Recently, I’ve had to inspect, measure, or in some way test sets of devices taken randomly from some larger population. I’ve been using Python and its random library to make the choices for me.1 The library makes these scripts very easy to write.

Say I have a hundred devices, each identified by a unique serial number, and I want to run a test on ten of them. This is how I choose the ten:

python:
 1:  #!/usr/bin/python
 2:  
 3:  from random import sample, seed
 4:  
 5:  # Setting the seed like this will give the same set of samples every
 6:  # time the script is run. Omitting this line will give a different
 7:  # set every time the script is run.
 8:  seed(1)
 9:  
10:  # This is where I'd enter the real serial numbers. For illustration,
11:  # I'm just using 0-99 with some extra leading zeros.
12:  devices = map(lambda x: "%05d" % x, range(300, 400))
13:  
14:  testUnits = sample(devices, 10)
15:  
16:  print '\n'.join(testUnits)

The most difficult part is entering the list of serial numbers. I’m usually given the list in a spreadsheet, so I copy it out of there, paste it into my script, and use a regex find/replace to turn it from a column of numbers into a comma-separated Python list of strings. I don’t want to waste your time with stuff like that here, so I just set the list of serial numbers to 00300 to 00399 in Line 12.
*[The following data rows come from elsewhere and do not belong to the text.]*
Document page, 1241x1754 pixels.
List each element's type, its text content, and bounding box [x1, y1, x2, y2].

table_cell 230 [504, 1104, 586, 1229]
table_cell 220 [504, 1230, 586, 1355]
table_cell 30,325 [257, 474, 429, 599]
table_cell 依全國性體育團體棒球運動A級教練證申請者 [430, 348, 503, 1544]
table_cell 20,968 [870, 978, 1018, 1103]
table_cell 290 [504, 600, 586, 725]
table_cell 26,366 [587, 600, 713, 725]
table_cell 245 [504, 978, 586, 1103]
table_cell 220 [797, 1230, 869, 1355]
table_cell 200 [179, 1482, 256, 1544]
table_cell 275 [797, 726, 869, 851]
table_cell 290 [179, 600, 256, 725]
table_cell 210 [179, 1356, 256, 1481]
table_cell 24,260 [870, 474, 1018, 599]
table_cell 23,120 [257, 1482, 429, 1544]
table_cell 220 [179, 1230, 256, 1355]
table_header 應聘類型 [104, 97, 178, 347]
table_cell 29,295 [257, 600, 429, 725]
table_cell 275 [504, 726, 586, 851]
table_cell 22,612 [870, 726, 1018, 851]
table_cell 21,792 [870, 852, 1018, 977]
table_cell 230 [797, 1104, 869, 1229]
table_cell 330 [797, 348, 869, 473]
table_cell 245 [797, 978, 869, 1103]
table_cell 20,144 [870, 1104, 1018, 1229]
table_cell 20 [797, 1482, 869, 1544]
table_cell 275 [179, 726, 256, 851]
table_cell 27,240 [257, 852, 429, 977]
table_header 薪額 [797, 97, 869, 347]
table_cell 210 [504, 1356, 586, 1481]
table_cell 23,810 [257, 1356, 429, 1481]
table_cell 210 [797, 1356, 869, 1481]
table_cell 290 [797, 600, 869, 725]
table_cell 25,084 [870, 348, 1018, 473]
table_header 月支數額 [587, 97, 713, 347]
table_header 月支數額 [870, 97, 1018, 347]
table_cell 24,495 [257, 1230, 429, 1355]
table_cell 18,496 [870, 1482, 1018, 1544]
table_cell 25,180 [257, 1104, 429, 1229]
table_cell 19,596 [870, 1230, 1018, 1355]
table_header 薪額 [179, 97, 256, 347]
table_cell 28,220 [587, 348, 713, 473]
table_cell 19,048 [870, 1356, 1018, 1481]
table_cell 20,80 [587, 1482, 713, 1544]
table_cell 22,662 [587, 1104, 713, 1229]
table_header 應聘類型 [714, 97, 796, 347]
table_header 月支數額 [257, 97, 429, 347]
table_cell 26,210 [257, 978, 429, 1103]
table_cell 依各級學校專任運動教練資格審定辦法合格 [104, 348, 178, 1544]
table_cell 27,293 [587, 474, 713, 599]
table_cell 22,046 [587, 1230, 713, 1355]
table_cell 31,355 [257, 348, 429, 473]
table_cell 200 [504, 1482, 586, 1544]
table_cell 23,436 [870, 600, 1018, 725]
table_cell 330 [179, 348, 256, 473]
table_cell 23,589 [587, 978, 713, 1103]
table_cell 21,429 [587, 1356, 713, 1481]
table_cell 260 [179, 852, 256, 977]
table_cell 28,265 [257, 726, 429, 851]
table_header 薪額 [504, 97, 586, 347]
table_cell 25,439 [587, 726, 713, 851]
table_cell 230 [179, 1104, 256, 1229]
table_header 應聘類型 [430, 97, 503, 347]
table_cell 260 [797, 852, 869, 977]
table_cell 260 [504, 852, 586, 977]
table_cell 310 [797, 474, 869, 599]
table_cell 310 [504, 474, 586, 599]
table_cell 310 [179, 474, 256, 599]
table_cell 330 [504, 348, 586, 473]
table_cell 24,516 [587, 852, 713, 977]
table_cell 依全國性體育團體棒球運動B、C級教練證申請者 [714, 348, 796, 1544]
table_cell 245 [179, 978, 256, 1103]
I don’t usually set the seed (Line 8), but in more complicated scripts that rely on random number generation or sampling, setting the seed can be very helpful for debugging because it generates the same set every time the script is run. You can keep the seed line in the script until you know it’s running correctly, then comment it out (or change its argument) to generate a new set of values. The argument to seed can be any immutable Python object: numbers are probably the most commonly used seeds, but you can also use strings:

python:
 8:  seed('corn')

The key line is Line 14, which uses the aptly named sample function to draw a random subset of items from the given list. The output is

00313
00384
00376
00325
00349
00344
00365
00378
00309
00302

As a practical matter, I sometimes generate a few more samples than I plan to test. I do this only if I suspect that some of the devices I’ve been given can’t be tested for one reason or another. If a device in the list turns out to be untestable, it’s nice to have an extra serial number or two to use as a random replacement.


  1. Yes, this is related to the confidence limits calculations I did in the SciPy v. Octave post of a few days ago. But random is part of the Standard Python Library—no need for SciPy.